Marilyn and I are casual friends who have been bumping into each other for years at the same veterinarian. After not seeing each other for a long time, we finally met again at the supermarket—and decided to have lunch to catch up. Marilyn has been divorced for 5 years, and while her breakup was going on, I had lent her my ear a few times on the telephone when she needed it. During one of our conversations, she confessed that she had been having an affair for 7 years with a married man. I asked if that was the reason her marriage was breaking up. She insisted, “No, my marriage was dead years before that.” I just listened, since that’s what I sensed my friend needed most.
Now 5 years later, Marilyn has dumped her married lover, has had a few relationships, and is alone and fairly lonely. During our lunch, she said she recently connected with a former crush from her seventh grade class! He’s a highly paid attorney, working for a large law firm. At this point, they have seen each other a few times and have enjoyed each other’s company. He told her he’s in the midst of a divorce.
I know people at this company, so I asked around. The buzz on this guy from more than one very reliable source is that he’s a player. For all I know he’s “seeing” lots of women while he’s courting my friend. Rumor is that he’s been “going through a divorce” for the past 10 years, he’s had multiple affairs with women, single and married, at the firm, he’s got 6 kids, he’s a very devout Catholic who doesn’t believe in divorce, and besides all that, he’ll never leave his wife because alimony and child support would financially wipe him out. But I note that he sees Marilyn on Saturday nights, so there certainly must be some bona fide breakdown in his communications at home.
What do I do? Do I tell Marilyn about my findings? If so, I could be implicating my own sources, and also, there are laws about libeling someone’s reputation. Would Marilyn even want to hear about what I know, or would she want to "kill the messenger"? I also secretly wonder if this is Marilyn’s spirit-world retribution for cheating on her own husband years earlier. After all, what goes around comes around. Marilyn has said she’s keeping this relationship purely platonic until this guy decides what he truly wants to do at home. So obviously, there has been discussion between the two of them that he is uncertain of his next steps. Is she fooling herself into believing that anything will EVER change with this guy’s home life? Marilyn is not one of my clients who has commissioned me to ask significant questions. What do I do?

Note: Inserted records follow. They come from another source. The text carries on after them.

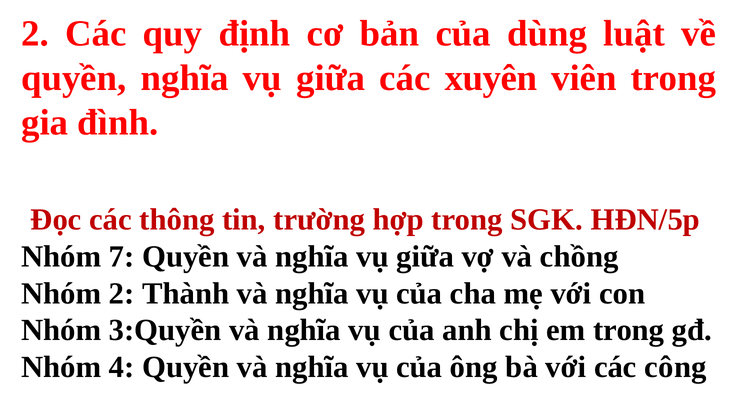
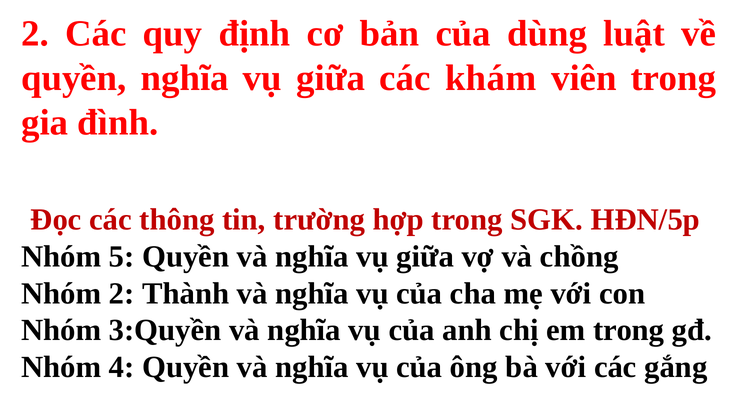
xuyên: xuyên -> khám
7: 7 -> 5
công: công -> gắng
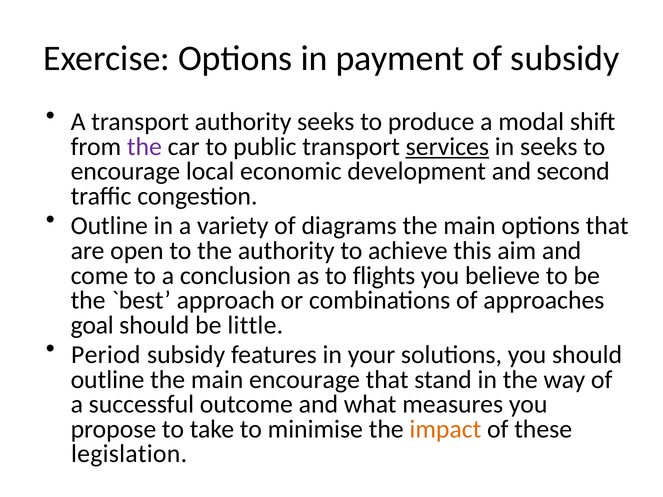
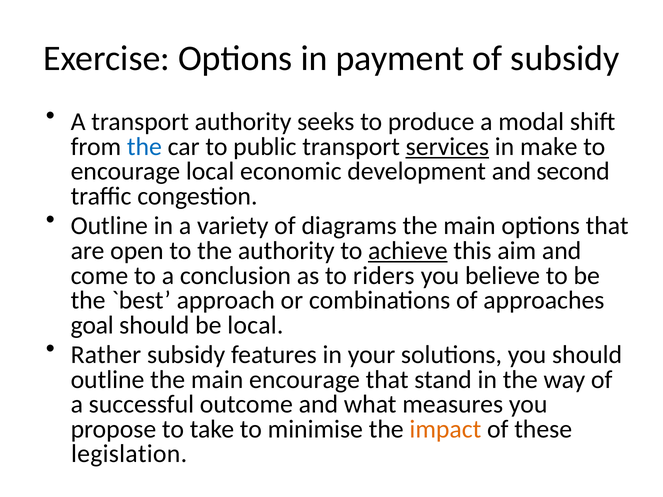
the at (144, 147) colour: purple -> blue
in seeks: seeks -> make
achieve underline: none -> present
flights: flights -> riders
be little: little -> local
Period: Period -> Rather
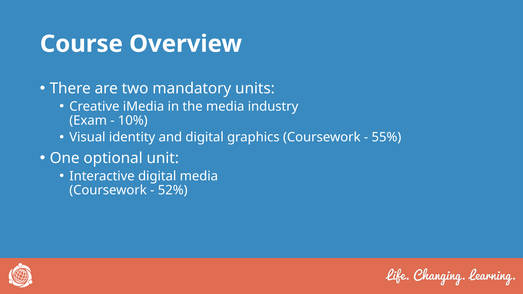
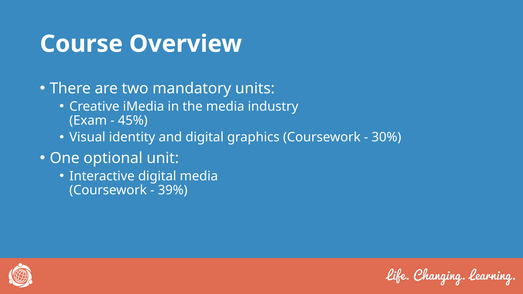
10%: 10% -> 45%
55%: 55% -> 30%
52%: 52% -> 39%
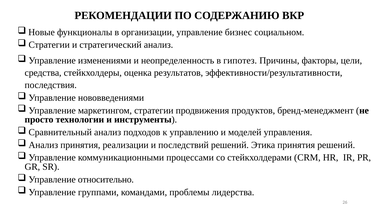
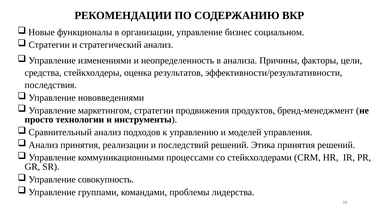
гипотез: гипотез -> анализа
относительно: относительно -> совокупность
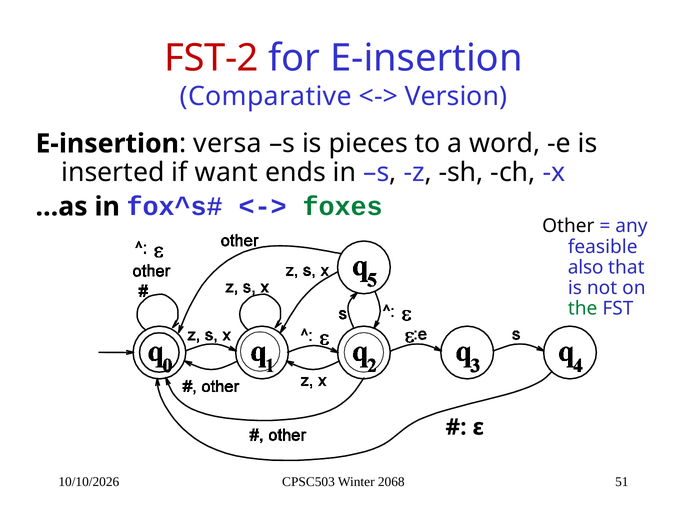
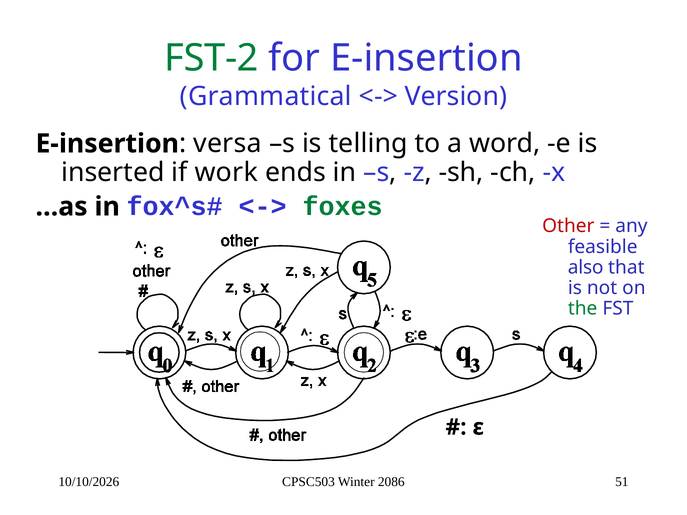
FST-2 colour: red -> green
Comparative: Comparative -> Grammatical
pieces: pieces -> telling
want: want -> work
Other colour: black -> red
2068: 2068 -> 2086
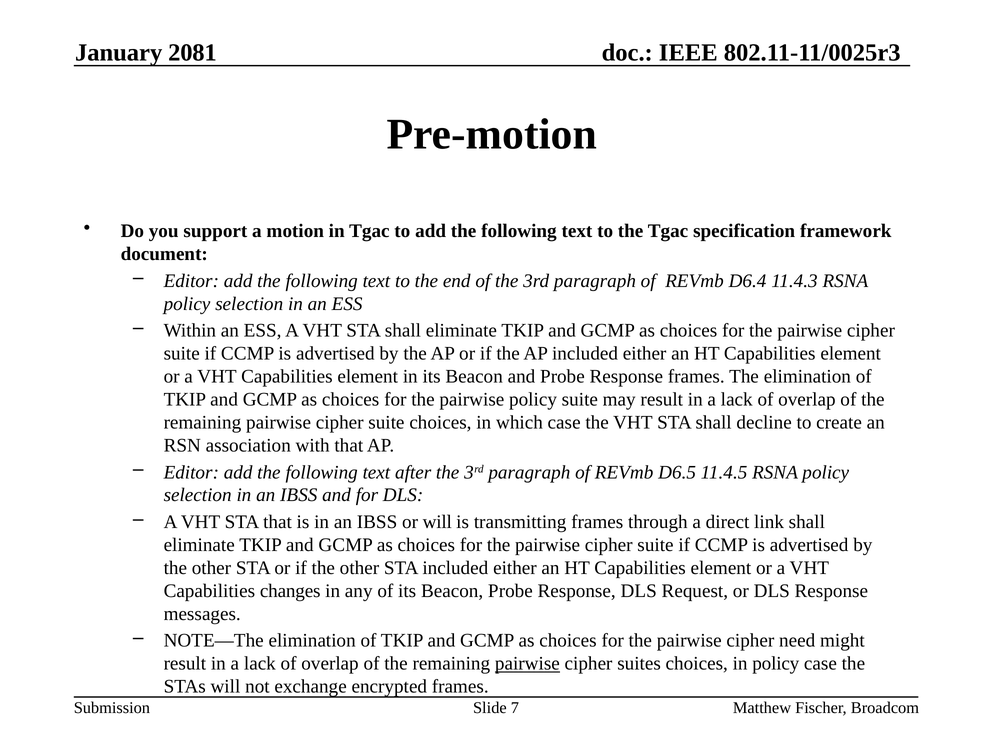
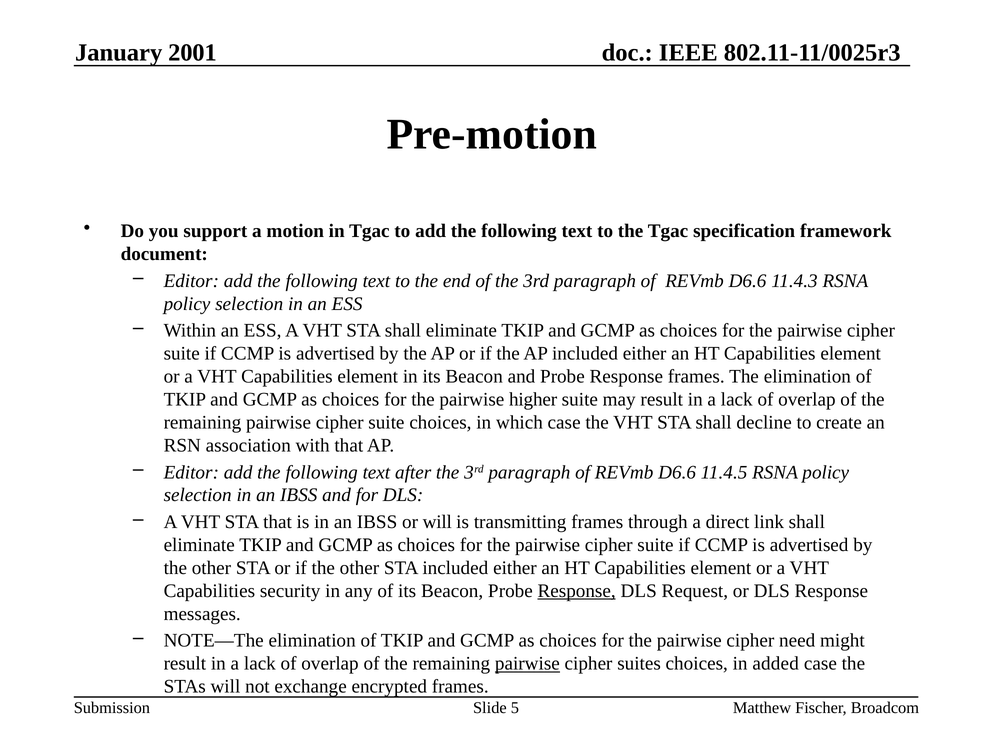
2081: 2081 -> 2001
D6.4 at (748, 281): D6.4 -> D6.6
pairwise policy: policy -> higher
D6.5 at (677, 472): D6.5 -> D6.6
changes: changes -> security
Response at (577, 591) underline: none -> present
in policy: policy -> added
7: 7 -> 5
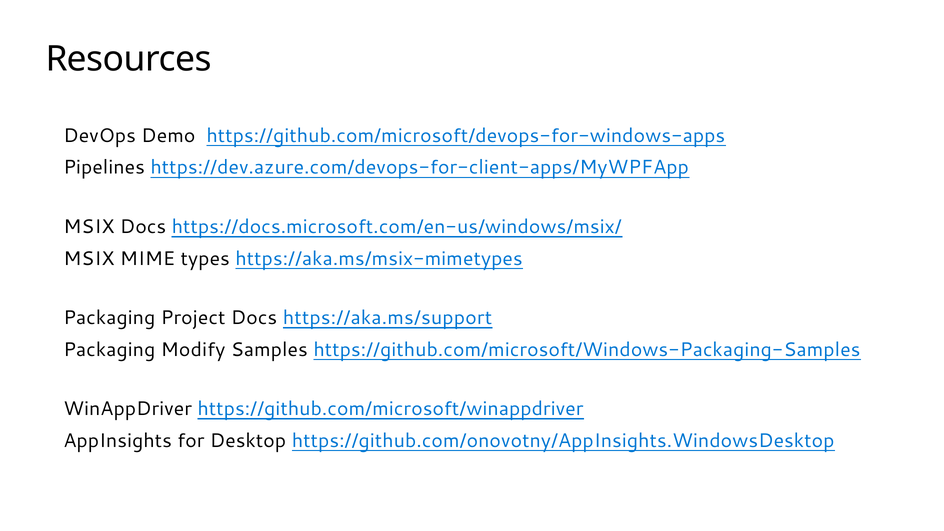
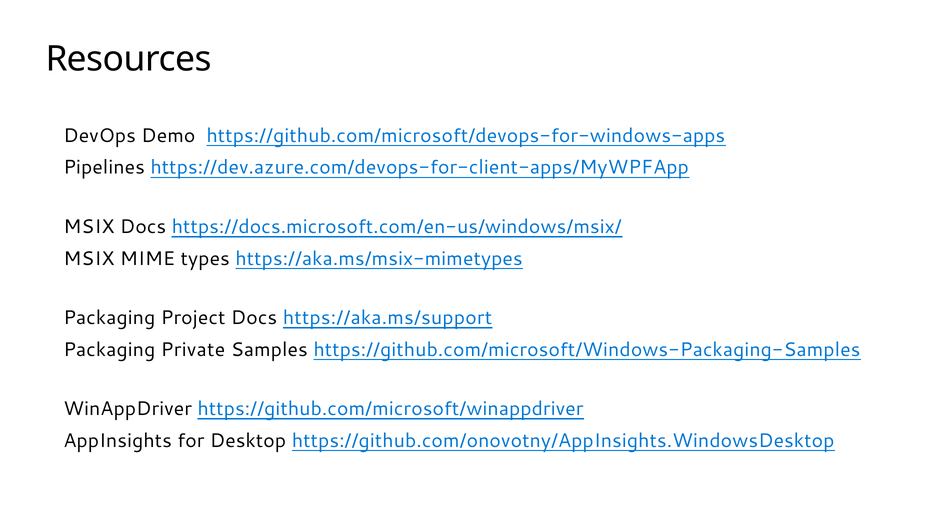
Modify: Modify -> Private
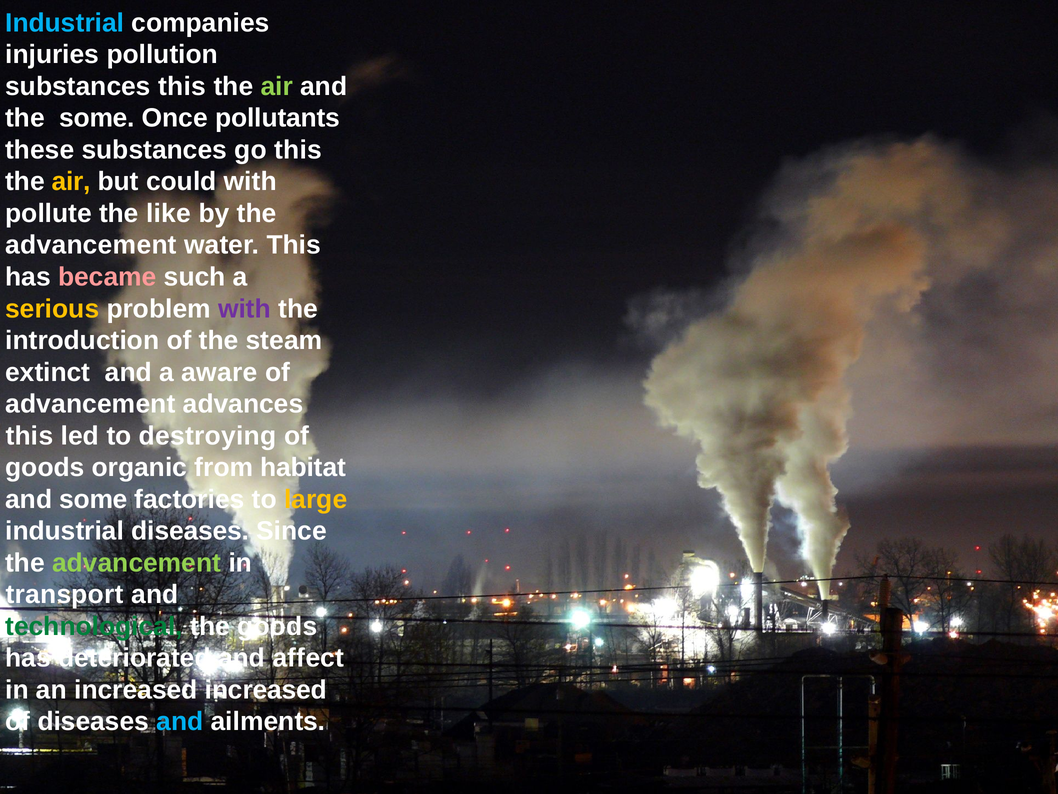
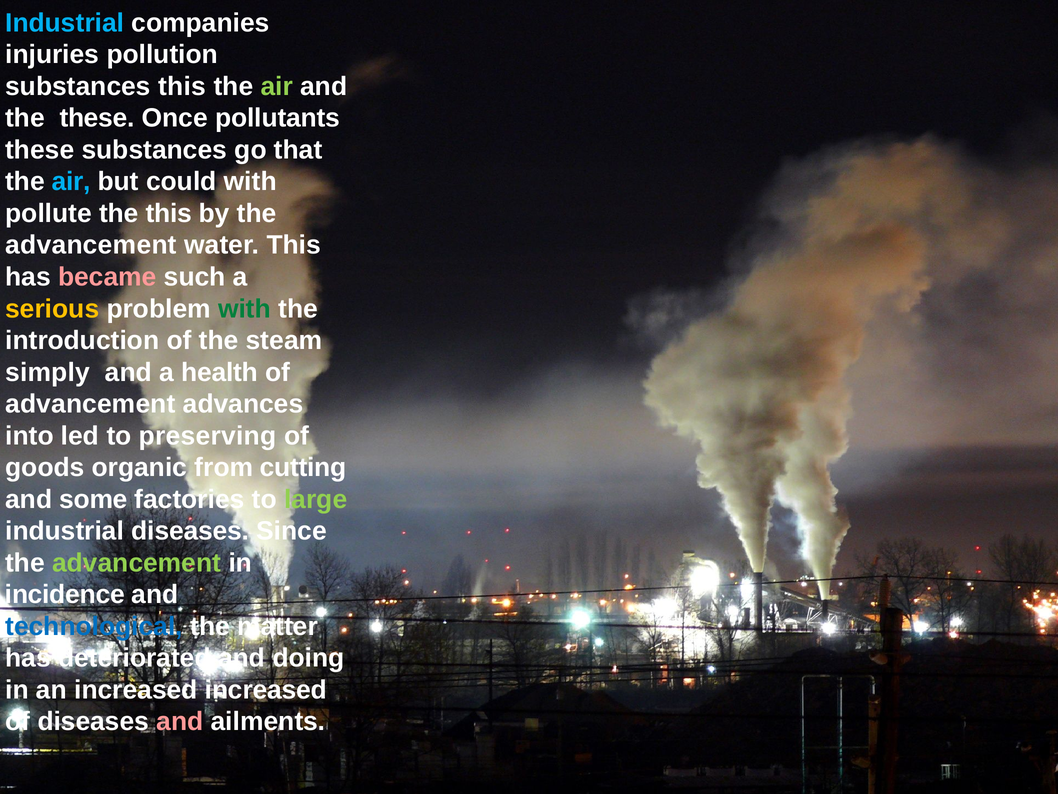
the some: some -> these
go this: this -> that
air at (71, 182) colour: yellow -> light blue
the like: like -> this
with at (244, 309) colour: purple -> green
extinct: extinct -> simply
aware: aware -> health
this at (29, 436): this -> into
destroying: destroying -> preserving
habitat: habitat -> cutting
large colour: yellow -> light green
transport: transport -> incidence
technological colour: green -> blue
the goods: goods -> matter
affect: affect -> doing
and at (180, 721) colour: light blue -> pink
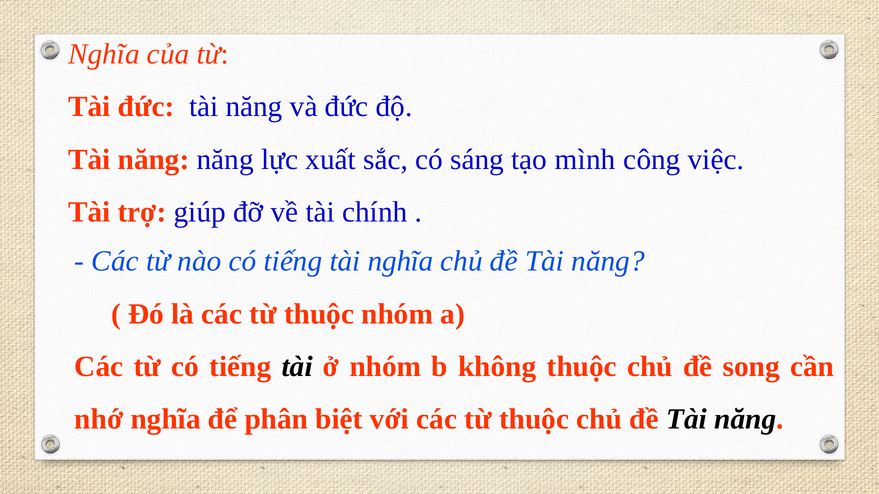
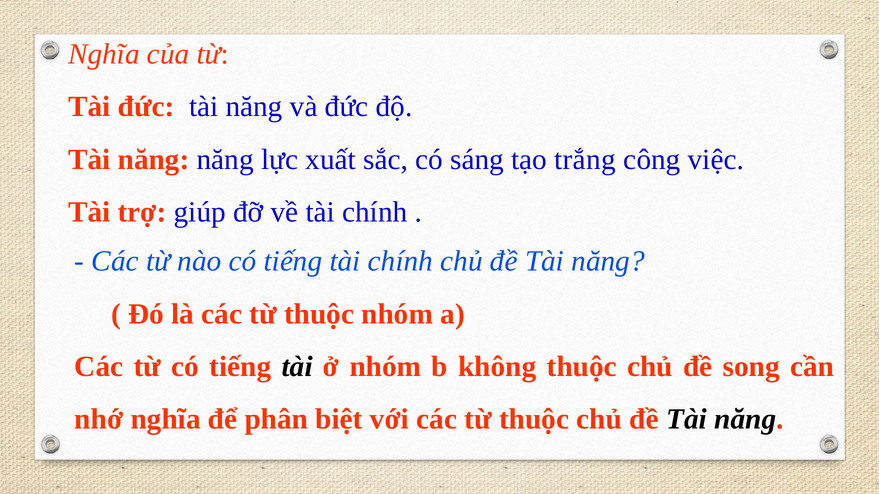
mình: mình -> trắng
tiếng tài nghĩa: nghĩa -> chính
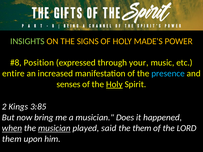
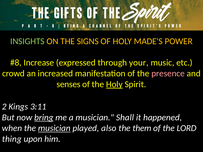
Position: Position -> Increase
entire: entire -> crowd
presence colour: light blue -> pink
3:85: 3:85 -> 3:11
bring underline: none -> present
Does: Does -> Shall
when underline: present -> none
said: said -> also
them at (12, 139): them -> thing
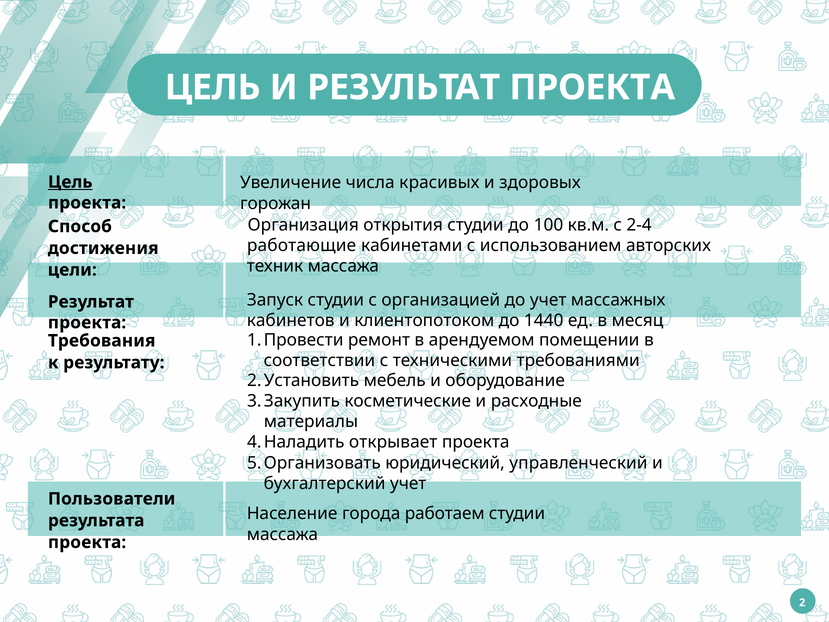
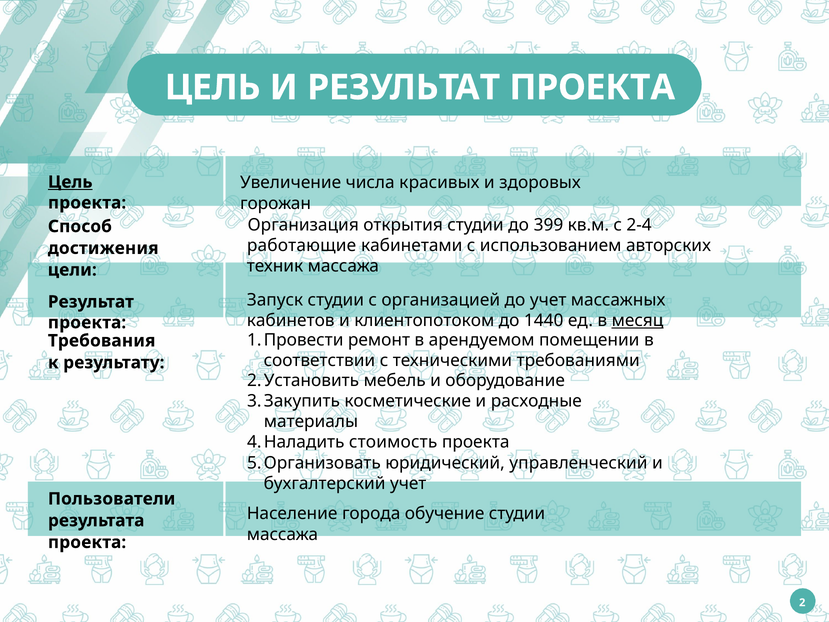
100: 100 -> 399
месяц underline: none -> present
открывает: открывает -> стоимость
работаем: работаем -> обучение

Clients often ask me what they should do after they find a friend's lover cheating. Often, they are burning to do something—anything—to save their friend. My best advice is to speak directly to the cheater and let him/her know s/he’s been spotted on the make. Sometimes this is the impetus that gets him/her to clean up his/her act, and the person who caught him/her in the act is off the hook as a troublemaker. But I don’t even know this guy. Although I’d like to protect my friend, is it really my business to do that?
So many people are faced with this dilemma, I thought I’d open it up to your comments. For the first time in all my psychotherapeutic years, I am asking YOU, my readers and loyal fans, for HELP!